• _Document segment_
——

Katherine Evans, Lecturer in Education (Early Childhood Studies) at University of Plymouth

Practices of initial teacher education (ITE) are inevitably impacted by a range of influential discourses, including those endorsed by central government and those emerging from the values, principles and experiences of teacher educators. Publication of the Initial Teacher Training Market Review (DfE, 2021) and the Core Content Framework (CCF) (DfE, 2019) have been a catalyst for significant change in the experience offered to prospective teachers in England. The influence of these official discourses has generated strong critique focusing on the restrictive nature of the cited evidence base and the potential limitations of a government-mandated ‘curriculum’ for ITE (Russell Group, 2021). There is palpable apprehension about the technical and prescriptive nature of the ‘minimum entitlement’ contained within the CCF (Brooks, 2021).

The Department for Education (DfE) states that the CCF does not set out a full curriculum for trainee teachers, thereby placing the responsibility on ITE providers to design curricula appropriate to the age range that trainees will be teaching (DfE, 2019, p. 4). There is, however, some tension and contradiction around this statement as it is tempered with the expectation that providers teach the full entitlement of the CCF and use this to structure their programmes. The message seems to be that there is some freedom and room for interpretation, but only within the dominant structures prescribed.

‘The message seems to be that there is some freedom and room for interpretation, but only within the dominant structures prescribed.’

As an early years teacher educator, I find this concerning. While the DfE considers the CCF to be ‘informed by the best available educational research’ (DfE, 2019, p. 10), there is a conspicuous lack of evidence relating to the learning of very young children. As a result of this, the nuances and subtleties that underpin teaching in the early years are lost, resulting in a framework which is narrow, oversimplified and partial (Turvey et al., 2019). The treatment of early reading is a key example of this discourse restricting the development of early years teachers. Systematic synthetic phonics is promoted as a teaching strategy (Newman, 2022) at the exclusion of other approaches, something that has the potential to significantly narrow the repertoire (Brooks, 2021) of pedagogical knowledge that early career teachers have to draw on in their practice.

Perhaps the most worrying aspect of these recent developments is the lack of space to critique the CCF. Compliance with the model of pedagogy advocated within the framework is a core feature of the current reaccreditation process for providers of ITE in England. A number of high-profile providers have reacted strongly against this and have withdrawn their programmes from the market, refusing to bend to principles they actively disagree with. Are these, however, the only options: subscribe to a potentially damaging discourse or withdraw from the market all together? Just as Archer (2020) reports stories of subversion and resistance to dominant policy narratives within early childhood education and care, there is work to be done within early years ITE to find spaces for activism, to work within the structures and find opportunities for resistance.

——

• _Stated goal 1_
Copy the records word for word, from their start through the line containing "In order to", and leave out the pictures.

• _Records for processing_
——

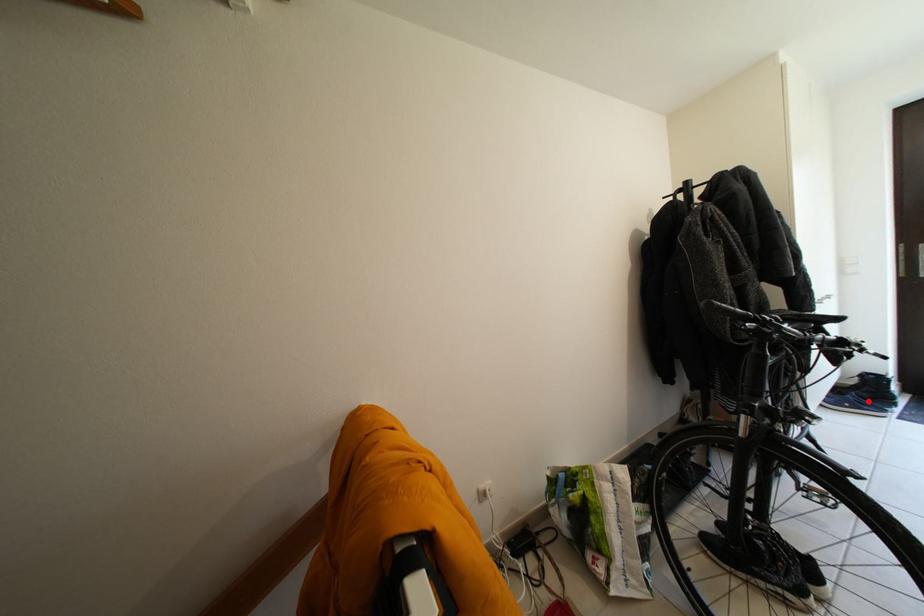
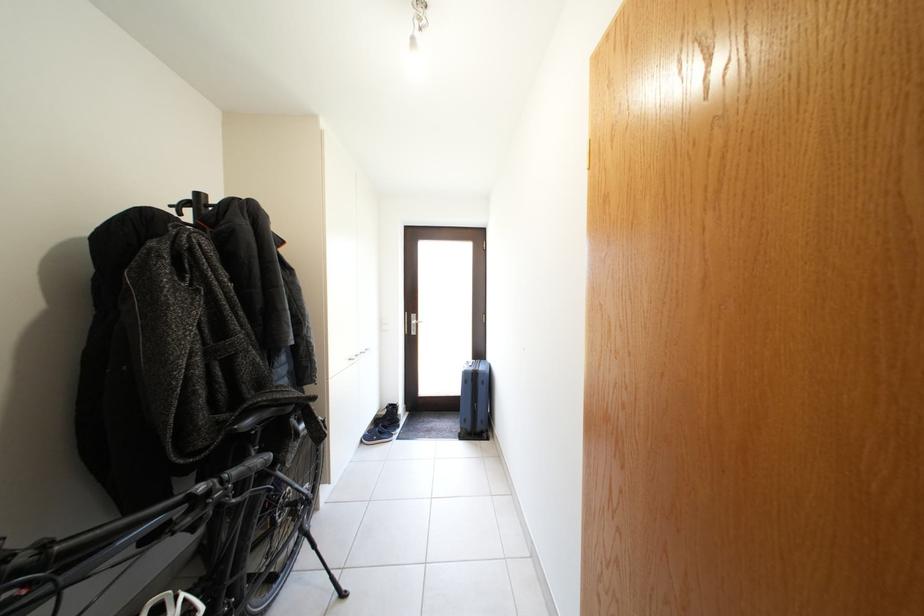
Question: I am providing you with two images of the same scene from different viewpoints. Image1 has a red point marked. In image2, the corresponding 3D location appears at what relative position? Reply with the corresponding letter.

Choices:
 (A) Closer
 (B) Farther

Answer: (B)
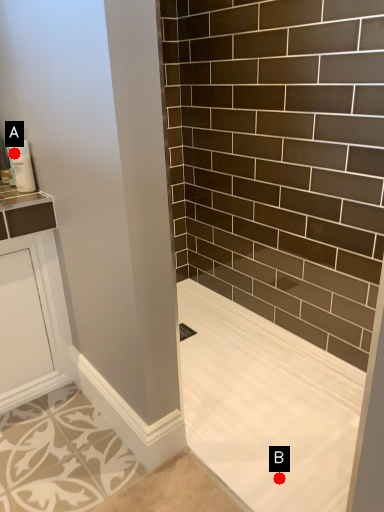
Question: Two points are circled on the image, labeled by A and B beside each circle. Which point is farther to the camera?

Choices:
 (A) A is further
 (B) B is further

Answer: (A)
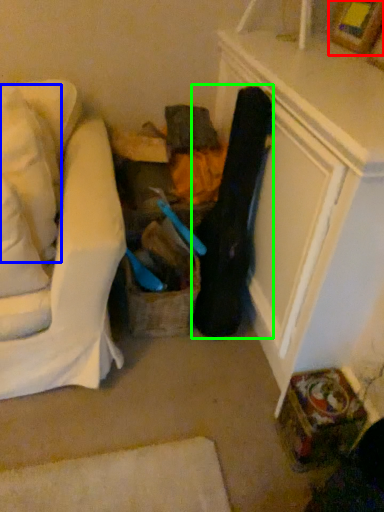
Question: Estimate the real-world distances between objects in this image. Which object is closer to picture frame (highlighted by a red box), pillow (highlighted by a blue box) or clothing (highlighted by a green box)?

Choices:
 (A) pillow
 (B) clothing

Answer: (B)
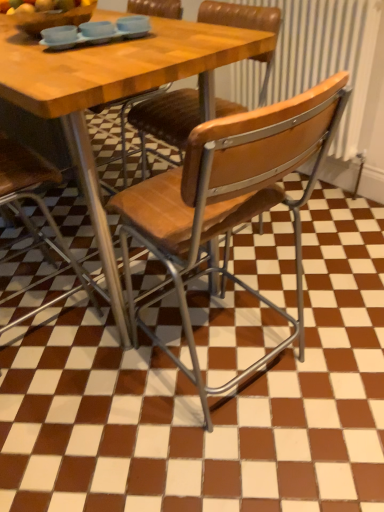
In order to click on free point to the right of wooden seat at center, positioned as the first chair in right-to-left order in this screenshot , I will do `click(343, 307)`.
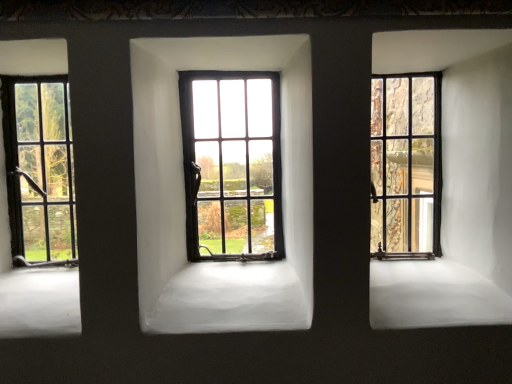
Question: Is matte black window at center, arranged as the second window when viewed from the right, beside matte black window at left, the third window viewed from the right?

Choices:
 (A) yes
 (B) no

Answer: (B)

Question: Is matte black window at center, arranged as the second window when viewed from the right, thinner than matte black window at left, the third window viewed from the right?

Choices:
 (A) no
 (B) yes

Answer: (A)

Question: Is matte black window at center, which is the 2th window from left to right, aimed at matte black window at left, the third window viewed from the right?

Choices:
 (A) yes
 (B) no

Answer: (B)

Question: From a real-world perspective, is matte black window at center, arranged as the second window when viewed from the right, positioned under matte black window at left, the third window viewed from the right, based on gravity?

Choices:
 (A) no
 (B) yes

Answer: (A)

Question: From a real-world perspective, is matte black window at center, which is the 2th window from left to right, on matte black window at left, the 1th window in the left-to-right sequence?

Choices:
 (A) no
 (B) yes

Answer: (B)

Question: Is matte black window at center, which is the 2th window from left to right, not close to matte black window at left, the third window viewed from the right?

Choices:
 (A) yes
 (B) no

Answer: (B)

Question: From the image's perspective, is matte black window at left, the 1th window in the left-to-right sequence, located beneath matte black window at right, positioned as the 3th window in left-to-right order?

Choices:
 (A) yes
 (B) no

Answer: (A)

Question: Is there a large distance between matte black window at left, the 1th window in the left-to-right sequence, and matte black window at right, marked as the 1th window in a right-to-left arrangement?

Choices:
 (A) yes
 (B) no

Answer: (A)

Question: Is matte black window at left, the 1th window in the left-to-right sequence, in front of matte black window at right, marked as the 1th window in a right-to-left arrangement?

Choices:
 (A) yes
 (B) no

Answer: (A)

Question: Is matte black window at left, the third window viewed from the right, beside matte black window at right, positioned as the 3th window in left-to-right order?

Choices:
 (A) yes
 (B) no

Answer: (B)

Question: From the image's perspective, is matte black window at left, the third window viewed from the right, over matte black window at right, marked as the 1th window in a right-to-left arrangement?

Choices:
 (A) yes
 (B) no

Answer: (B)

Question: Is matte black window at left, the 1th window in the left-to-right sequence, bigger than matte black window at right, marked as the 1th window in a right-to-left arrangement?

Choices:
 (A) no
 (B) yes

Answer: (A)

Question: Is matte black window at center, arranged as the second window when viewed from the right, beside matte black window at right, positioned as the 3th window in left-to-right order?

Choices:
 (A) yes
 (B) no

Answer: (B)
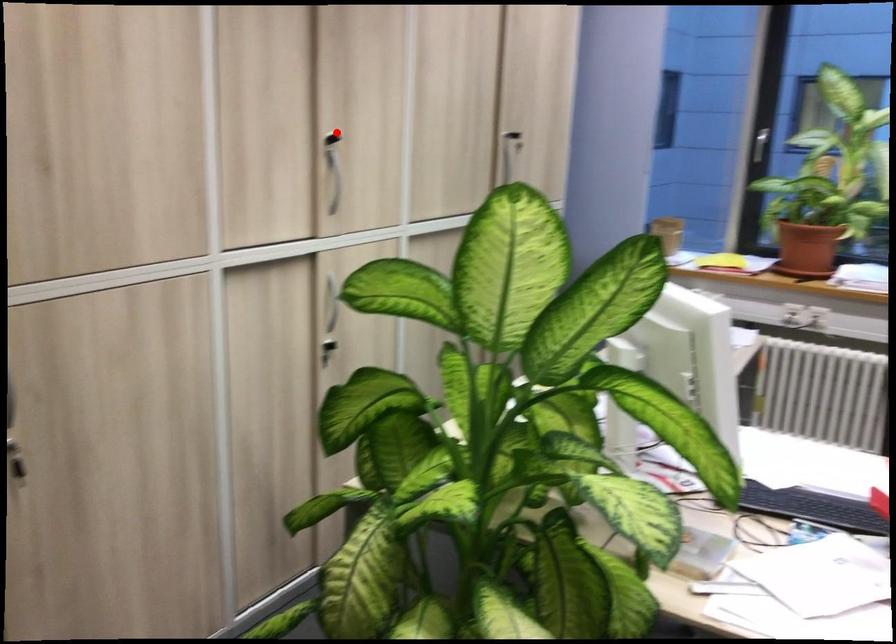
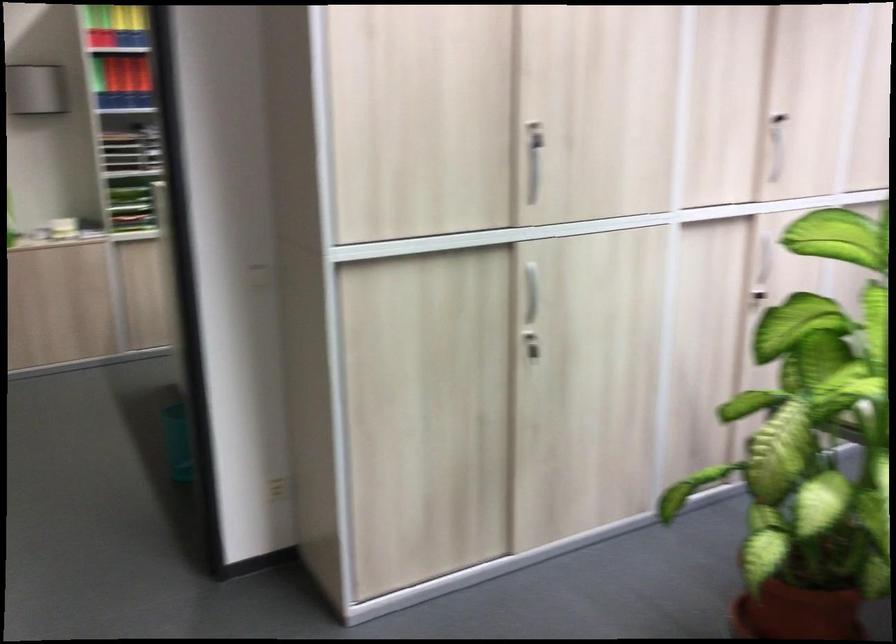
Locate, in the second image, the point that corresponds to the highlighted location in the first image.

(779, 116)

——

• _Stated goal 2_
In the passage on initial teacher education, which teaching strategy is promoted for early reading to the exclusion of other approaches?

• _Right answer 1_
Question: I am providing you with two images of the same scene from different viewpoints. Image1 has a red point marked. In image2, the corresponding 3D location appears at what relative position? Reply with the corresponding letter.

Choices:
 (A) Closer
 (B) Farther

Answer: (B)
Question: Two points are circled on the image, labeled by A and B beside each circle. Which point is farther to the camera?

Choices:
 (A) A is further
 (B) B is further

Answer: (A)
Question: Estimate the real-world distances between objects in this image. Which object is closer to picture frame (highlighted by a red box), pillow (highlighted by a blue box) or clothing (highlighted by a green box)?

Choices:
 (A) pillow
 (B) clothing

Answer: (B)
In order to click on free point to the right of wooden seat at center, positioned as the first chair in right-to-left order in this screenshot , I will do `click(343, 307)`.

• _Right answer 2_
Systematic synthetic phonics.